I used to go to Silver Lake Sand Dunes but I have not been there in years. I sold my toys that I rode when I went there.


----------



## downrange (Dec 25, 2010)

I hate the dunes! Too many idiots. Michigan has more permanently marked ORV trails than anywhere else on the planet. There is plenty of sand whoops on those to keep you quad gods happy. Personally, i prefer chasing ribbon through the trees on two wheels. 


Posted using Outdoor Hub Campfire


----------



## cataway (Nov 26, 2010)

downrange said:


> I hate the dunes! Too many idiots. Michigan has more permanently marked ORV trails than anywhere else on the planet. There is plenty of sand whoops on those to keep you quad gods happy. Personally, i prefer chasing ribbon through the trees on two wheels.
> 
> 
> Posted using Outdoor Hub Campfire


 yes way to many idiots on to small of an area.

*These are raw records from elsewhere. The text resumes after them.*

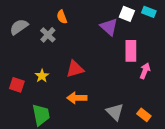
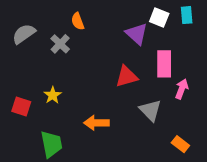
cyan rectangle: (149, 12) -> (187, 15), turned 64
red triangle: (75, 69) -> (127, 76), moved
gray triangle: (115, 112) -> (150, 110), moved

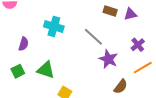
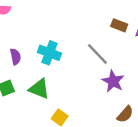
cyan cross: (54, 27) -> (49, 53), moved
purple semicircle: (24, 44) -> (15, 57), turned -32

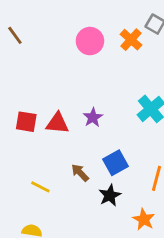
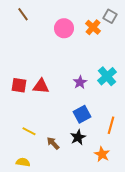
brown line: (15, 35) -> (23, 14), moved
purple star: (93, 117) -> (80, 82), moved
brown arrow: (80, 173) -> (53, 143), moved

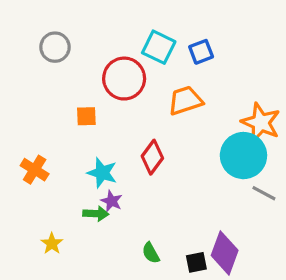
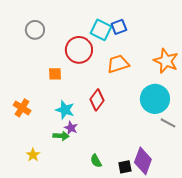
blue square: (201, 52) -> (119, 27), moved
orange star: (261, 123) -> (166, 61), moved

what I'm talking about is the sand dunes out west. i have an offer for some one ,maybe from MI ,or surrounding states, to go on a road trip to IDAHO .the reason being, i want to go but i need someone who also wants to see and ride the big sand out there . if i can find one more person then we can afford the drive out there and back with out braking the bank. i really don't care what you ride ,as long as it will fit into my trailer .
.


----------



## cmuchip989 (Jan 13, 2010)

Don't hate SL. It's a social event. If you want to ride 80 miles a day and see 1 to 2 other groups stay on the trails. If you want to meet people from all over the state and country some times hit the dunes. There's idiots everywhere but it's fun watching them most times. 

It's hard on parts though! 


Posted using Outdoor Hub Campfire


----------



## bigcountrysg (Oct 9, 2006)

I used to go to glamis Cali a lot when I was in the corps. I know a few people in Idaho but no need to go play there 


Posted using Outdoor Hub Campfire


----------